Personal behavior accounts for much of the risk associated with chronic disease, thereby providing incentive for development of interventions that offer effective prevention on a large scale. Computer tailored interventions have become increasingly common for facilitating behavior change for a number of health concerns associated with chronic disease. Systematic reviews of tailoring have been completed but a sufficient number of outcomes are now available to facilitate the quantitative analysis of overall effect sizes for this type of intervention. The present study employs meta-analytic techniques to assess the mean effect for tailored interventions focusing on four health behaviors: smoking cessation, increase in physical activity, eating a healthy diet, and receiving regular mammography screening. Clinically and statistically significant overall effect sizes were found across each of the four behaviors.

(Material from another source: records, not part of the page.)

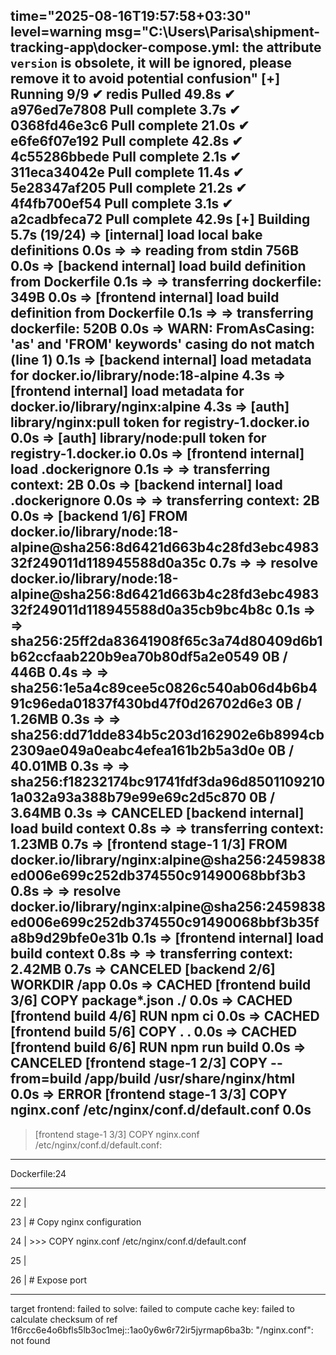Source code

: time="2025-08-16T19:57:58+03:30" level=warning msg="C:\\Users\\Parisa\\shipment-tracking-app\\docker-compose.yml: the attribute `version` is obsolete, it will be ignored, please remove it to avoid potential confusion"
[+] Running 9/9
 ✔ redis Pulled                                                                                                   49.8s
   ✔ a976ed7e7808 Pull complete                                                                                    3.7s
   ✔ 0368fd46e3c6 Pull complete                                                                                   21.0s
   ✔ e6fe6f07e192 Pull complete                                                                                   42.8s
   ✔ 4c55286bbede Pull complete                                                                                    2.1s
   ✔ 311eca34042e Pull complete                                                                                   11.4s
   ✔ 5e28347af205 Pull complete                                                                                   21.2s
   ✔ 4f4fb700ef54 Pull complete                                                                                    3.1s
   ✔ a2cadbfeca72 Pull complete                                                                                   42.9s
[+] Building 5.7s (19/24)
 => [internal] load local bake definitions                                                                         0.0s
 => => reading from stdin 756B                                                                                     0.0s
 => [backend internal] load build definition from Dockerfile                                                       0.1s
 => => transferring dockerfile: 349B                                                                               0.0s
 => [frontend internal] load build definition from Dockerfile                                                      0.1s
 => => transferring dockerfile: 520B                                                                               0.0s
 => WARN: FromAsCasing: 'as' and 'FROM' keywords' casing do not match (line 1)                                     0.1s
 => [backend internal] load metadata for docker.io/library/node:18-alpine                                          4.3s
 => [frontend internal] load metadata for docker.io/library/nginx:alpine                                           4.3s
 => [auth] library/nginx:pull token for registry-1.docker.io                                                       0.0s
 => [auth] library/node:pull token for registry-1.docker.io                                                        0.0s
 => [frontend internal] load .dockerignore                                                                         0.1s
 => => transferring context: 2B                                                                                    0.0s
 => [backend internal] load .dockerignore                                                                          0.0s
 => => transferring context: 2B                                                                                    0.0s
 => [backend 1/6] FROM docker.io/library/node:18-alpine@sha256:8d6421d663b4c28fd3ebc498332f249011d118945588d0a35c  0.7s
 => => resolve docker.io/library/node:18-alpine@sha256:8d6421d663b4c28fd3ebc498332f249011d118945588d0a35cb9bc4b8c  0.1s
 => => sha256:25ff2da83641908f65c3a74d80409d6b1b62ccfaab220b9ea70b80df5a2e0549 0B / 446B                           0.4s
 => => sha256:1e5a4c89cee5c0826c540ab06d4b6b491c96eda01837f430bd47f0d26702d6e3 0B / 1.26MB                         0.3s
 => => sha256:dd71dde834b5c203d162902e6b8994cb2309ae049a0eabc4efea161b2b5a3d0e 0B / 40.01MB                        0.3s
 => => sha256:f18232174bc91741fdf3da96d85011092101a032a93a388b79e99e69c2d5c870 0B / 3.64MB                         0.3s
 => CANCELED [backend internal] load build context                                                                 0.8s
 => => transferring context: 1.23MB                                                                                0.7s
 => [frontend stage-1 1/3] FROM docker.io/library/nginx:alpine@sha256:2459838ed006e699c252db374550c91490068bbf3b3  0.8s
 => => resolve docker.io/library/nginx:alpine@sha256:2459838ed006e699c252db374550c91490068bbf3b35fa8b9d29bfe0e31b  0.1s
 => [frontend internal] load build context                                                                         0.8s
 => => transferring context: 2.42MB                                                                                0.7s
 => CANCELED [backend 2/6] WORKDIR /app                                                                            0.0s
 => CACHED [frontend build 3/6] COPY package*.json ./                                                              0.0s
 => CACHED [frontend build 4/6] RUN npm ci                                                                         0.0s
 => CACHED [frontend build 5/6] COPY . .                                                                           0.0s
 => CACHED [frontend build 6/6] RUN npm run build                                                                  0.0s
 => CANCELED [frontend stage-1 2/3] COPY --from=build /app/build /usr/share/nginx/html                             0.0s
 => ERROR [frontend stage-1 3/3] COPY nginx.conf /etc/nginx/conf.d/default.conf                                    0.0s
------
 > [frontend stage-1 3/3] COPY nginx.conf /etc/nginx/conf.d/default.conf:
------
Dockerfile:24

--------------------

  22 |

  23 |     # Copy nginx configuration

  24 | >>> COPY nginx.conf /etc/nginx/conf.d/default.conf

  25 |

  26 |     # Expose port

--------------------

target frontend: failed to solve: failed to compute cache key: failed to calculate checksum of ref 1f6rcc6e4o6bfls5lb3oc1mej::1ao0y6w6r72ir5jyrmap6ba3b: "/nginx.conf": not found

Retailored interventions were found to have increased efficacy over tailored interventions based on one assessment only. The addition of counselor calls to the feedback produced greater effects initially, but these were not sustained over time when compared to retailored interventions. A nonsignificant trend was found for effect sizes decreasing over time, with the most significant drops after six months postintervention. Mean effects did not differ by recruitment strategy and differences by theory or study group could not be adequately assessed due to sample size. Gender was the only demographic predictor associated with effect size. This analysis quantifies the effect of tailored interventions, demonstrating the ability to reach large numbers of people with effective techniques that promise to reduce chronic disease burden if implemented consistently.